People hold signs during a rally in support of the Supreme Court's ruling in favor of the Deferred Action for Childhood Arrivals (DACA) program, in San Diego, California, on June 18, 2020.
People hold signs during a rally in support of the Supreme Court’s ruling in favor of the Deferred Action for Childhood Arrivals (DACA) program, in San Diego, California, on June 18, 2020.

  • The House is voting on two immigration bills this week.
  • The share of each state’s population who were born outside the US varies.
  • In New York, 22.4% of the population were born outside the US in 2019.
  • See more stories on Insider’s business page.

Immigration continues to be a hot topic in US politics, and as two immigration bills are being discussed in the House this week, there has also been an increase in the number of children arriving at the US-Mexico border.

As the conversation around immigration reform continues, Insider decided to look at the distribution of immigrant populations across the US. Using 2019 data on the number of residents who identified as foreign-born from the American Community Survey, the following map highlights the share of each state’s population who were born outside the US:

California has the highest share, where 26.7% of the 39.5 million people who lived there in 2019 were born outside the US. New Jersey and New York follow closely behind at 23.4% and 22.4% respectively. In contrast, 13 states have shares below 5.0%. West Virginia has the smallest share, where only 1.6% of its population was born outside of the US in 2019.

The foreign born data used includes both people who are not a US citizen and those who are naturalized citizens.

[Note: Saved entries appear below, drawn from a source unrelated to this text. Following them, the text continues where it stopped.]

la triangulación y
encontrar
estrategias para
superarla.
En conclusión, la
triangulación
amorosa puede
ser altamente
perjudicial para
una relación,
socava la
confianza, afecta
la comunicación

The House is voting on two immigration bills this week per the The Wall Street Journal. The bills are the Dream and Promise Act, which aims to help undocumented immigrants who came to the US as children, and the Farm Workforce Modernization Act, intended to help undocumented farmworkers. Both previously passed the House in 2019.

According to the Migration Policy Institute, 4.4 million people may benefit from the Dream and Promise Act, including Dreamers and people under Temporary Protected Status. The bill includes “conditional permanent resident status for 10 years.”

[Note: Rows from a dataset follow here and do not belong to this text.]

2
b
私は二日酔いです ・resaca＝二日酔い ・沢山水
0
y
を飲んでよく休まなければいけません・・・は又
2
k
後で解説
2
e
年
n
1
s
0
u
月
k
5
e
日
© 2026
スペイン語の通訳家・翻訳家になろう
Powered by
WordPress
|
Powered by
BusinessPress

The Farm Workforce Modernization Act includes reforming the H-2A visa program and creating a way for farmers to obtain legal status.

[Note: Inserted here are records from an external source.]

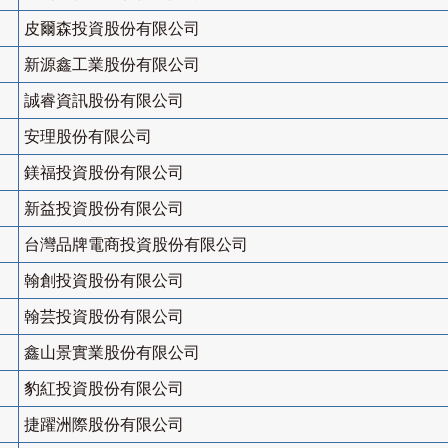
皮爾森投資股份有限公司
新源鑫工業股份有限公司
誠睿資訊股份有限公司
安理股份有限公司
鎂福投資股份有限公司
新益投資股份有限公司
台灣品牌電商投資股份有限公司
翰創投資股份有限公司
翰芸投資股份有限公司
鑫山景實業股份有限公司
豹紅投資股份有限公司
捷躍洲際股份有限公司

At the same time, there has been a rise in children arriving alone at the US-Mexico border. According to CBS News, almost 3,000 of these unaccompanied children have stayed longer than the legal 72 hours in Customs and Border Protection. They are usually transferred to the Office of Refugee Resettlement after this time period, per the article.

According to The Washington Post, many unaccompanied minors are being held for longer, an average of 120 hours. According to the Associated Press, the Kay Bailey Hutchison Convention Center in Dallas, Texas, will be used temporarily as a place for thousands of teens to help with the capacity issue.